The word nanotechnology became coopted to describe nanometer-scale polymer science and other areas. Meanwhile, thinkers like the science fiction writer Vernor Vinge and Ray Kurzweil surmised that humans and artificial intelligence would merge to become something beyond our current comprehension on the other side of a moment Vinge dubbed the Singularity.
By the mid 1990s people were talking about nanomedicine. Still, in 1997, when James van Ehr, CEO and founder of Zyvex, used some of the $100 million he made from selling a company to Macromedia to found a nanotechnology company, a professor he consulted burst out laughing. But by 2000 nanotechnology, in its less far-out meaning, was becoming mainstream. The US government allocated $1 billion a year for research under the National Nanotechnology Initiative, none of it for molecular manufacturing. (The EU also has a plan (PDF)). And then a sort of disaster struck: in 2000 Sun Microsystems' Bill Joy published Why the Future Doesn't need Us in Wired, in which he suggested that molecular manufacturing could destroy the world and should not be invented. It's only now, says Phoenix, that the influence of that article is passing enough for people to be able to admit again that they're interested in researching this field.
Building utopia, atom by atom
Let's say molecular manufacturing is going to happen. When? And with what consequences? Phoenix thinks we could have nanofactories by 2022, leading, over the next five to seven years, to a brain-machine interface and, given the raw materials, planet-scale engineering. Sooner, he thinks, is better: if it's delayed until after 2025 the related technologies could be so powerful the whole thing will hit like a tidal wave.
Brian Wang, a futurist and member of the CRN taskforce, has a more detailed set of economic projections as Moore's Law accelerates and extends outside computing and China's economy passes that of the US (which he dates to 2018, plus or minus three years). Wang puts the development of molecular manufacturing at 2015, despite road blocks in the form of energy (which he thinks it will take decades to solve) and conquering space (still hard). But a 1kg nanofactory could, if supplied with enough feedstock and energy, make 4,000 tons of nanofactories and 8,000 tons of products in a single day – making it possible to replace or upgrade more than our current production capability in weeks to months. It will bring with it long-term acceleration of economic growth: wealth for all.

■ **Element box annotations**

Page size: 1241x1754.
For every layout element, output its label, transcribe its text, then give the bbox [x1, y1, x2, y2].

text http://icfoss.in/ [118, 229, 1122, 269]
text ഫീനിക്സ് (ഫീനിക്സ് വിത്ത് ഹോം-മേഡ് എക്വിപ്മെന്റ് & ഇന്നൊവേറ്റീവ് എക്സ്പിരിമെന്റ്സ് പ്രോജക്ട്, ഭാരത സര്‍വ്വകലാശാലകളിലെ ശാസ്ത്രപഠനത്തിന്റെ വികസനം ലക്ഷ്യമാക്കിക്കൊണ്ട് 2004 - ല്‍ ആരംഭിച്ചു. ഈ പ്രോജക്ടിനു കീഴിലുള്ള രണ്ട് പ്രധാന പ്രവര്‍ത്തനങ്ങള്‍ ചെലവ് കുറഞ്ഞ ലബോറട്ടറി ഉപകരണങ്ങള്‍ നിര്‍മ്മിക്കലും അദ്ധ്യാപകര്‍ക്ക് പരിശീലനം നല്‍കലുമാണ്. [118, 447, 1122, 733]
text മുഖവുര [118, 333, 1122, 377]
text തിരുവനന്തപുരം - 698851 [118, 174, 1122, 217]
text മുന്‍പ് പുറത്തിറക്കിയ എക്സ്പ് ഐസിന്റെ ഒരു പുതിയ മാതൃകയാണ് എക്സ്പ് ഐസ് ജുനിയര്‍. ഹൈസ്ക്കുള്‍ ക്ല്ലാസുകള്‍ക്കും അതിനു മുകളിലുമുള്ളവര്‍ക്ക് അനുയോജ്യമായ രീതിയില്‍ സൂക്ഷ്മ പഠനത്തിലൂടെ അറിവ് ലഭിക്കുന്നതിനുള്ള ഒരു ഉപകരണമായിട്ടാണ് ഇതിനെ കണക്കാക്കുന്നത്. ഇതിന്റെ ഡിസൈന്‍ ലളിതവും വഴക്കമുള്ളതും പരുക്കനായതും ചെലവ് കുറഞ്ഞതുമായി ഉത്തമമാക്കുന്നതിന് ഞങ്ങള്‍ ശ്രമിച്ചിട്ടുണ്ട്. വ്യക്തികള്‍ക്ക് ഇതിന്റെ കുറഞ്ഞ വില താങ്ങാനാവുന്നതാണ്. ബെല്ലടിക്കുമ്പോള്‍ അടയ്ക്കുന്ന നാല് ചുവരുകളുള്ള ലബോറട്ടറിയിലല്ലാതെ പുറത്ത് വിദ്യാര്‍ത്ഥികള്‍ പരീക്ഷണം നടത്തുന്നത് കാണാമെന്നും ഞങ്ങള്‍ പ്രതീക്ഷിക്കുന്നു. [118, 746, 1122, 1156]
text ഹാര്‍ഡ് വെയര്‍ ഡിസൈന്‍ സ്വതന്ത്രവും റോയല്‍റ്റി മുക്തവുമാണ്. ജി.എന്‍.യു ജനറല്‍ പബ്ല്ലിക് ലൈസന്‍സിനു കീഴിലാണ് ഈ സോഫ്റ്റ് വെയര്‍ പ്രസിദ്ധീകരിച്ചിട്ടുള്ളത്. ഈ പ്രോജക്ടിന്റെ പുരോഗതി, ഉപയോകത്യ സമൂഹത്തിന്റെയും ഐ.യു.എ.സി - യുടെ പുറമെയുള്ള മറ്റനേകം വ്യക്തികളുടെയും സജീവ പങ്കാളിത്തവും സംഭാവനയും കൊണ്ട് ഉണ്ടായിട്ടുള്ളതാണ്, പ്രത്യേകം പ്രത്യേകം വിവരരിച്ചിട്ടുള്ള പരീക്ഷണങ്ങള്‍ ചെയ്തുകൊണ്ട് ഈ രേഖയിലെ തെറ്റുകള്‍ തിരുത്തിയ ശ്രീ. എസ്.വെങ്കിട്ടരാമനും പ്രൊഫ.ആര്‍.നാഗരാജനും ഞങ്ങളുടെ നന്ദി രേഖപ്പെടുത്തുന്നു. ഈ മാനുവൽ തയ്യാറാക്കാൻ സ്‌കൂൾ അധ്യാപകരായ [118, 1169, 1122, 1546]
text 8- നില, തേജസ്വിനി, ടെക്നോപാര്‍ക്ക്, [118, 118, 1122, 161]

■ **Challenge 1**
List every person named in the nanotechnology text above, in the order they first appear.
■ **Challenge 2**
Write out the passage from the nanotechnology text above that begins with the words containing "The word nanotechnology" and ends with "dubbed the Singularity.".

■ **Exercise result 1**
Vernor Vinge
Ray Kurzweil
James van Ehr
Bill Joy
Phoenix
Brian Wang

■ **Exercise result 2**
The word nanotechnology became coopted to describe nanometer-scale polymer science and other areas. Meanwhile, thinkers like the science fiction writer Vernor Vinge and Ray Kurzweil surmised that humans and artificial intelligence would merge to become something beyond our current comprehension on the other side of a moment Vinge dubbed the Singularity.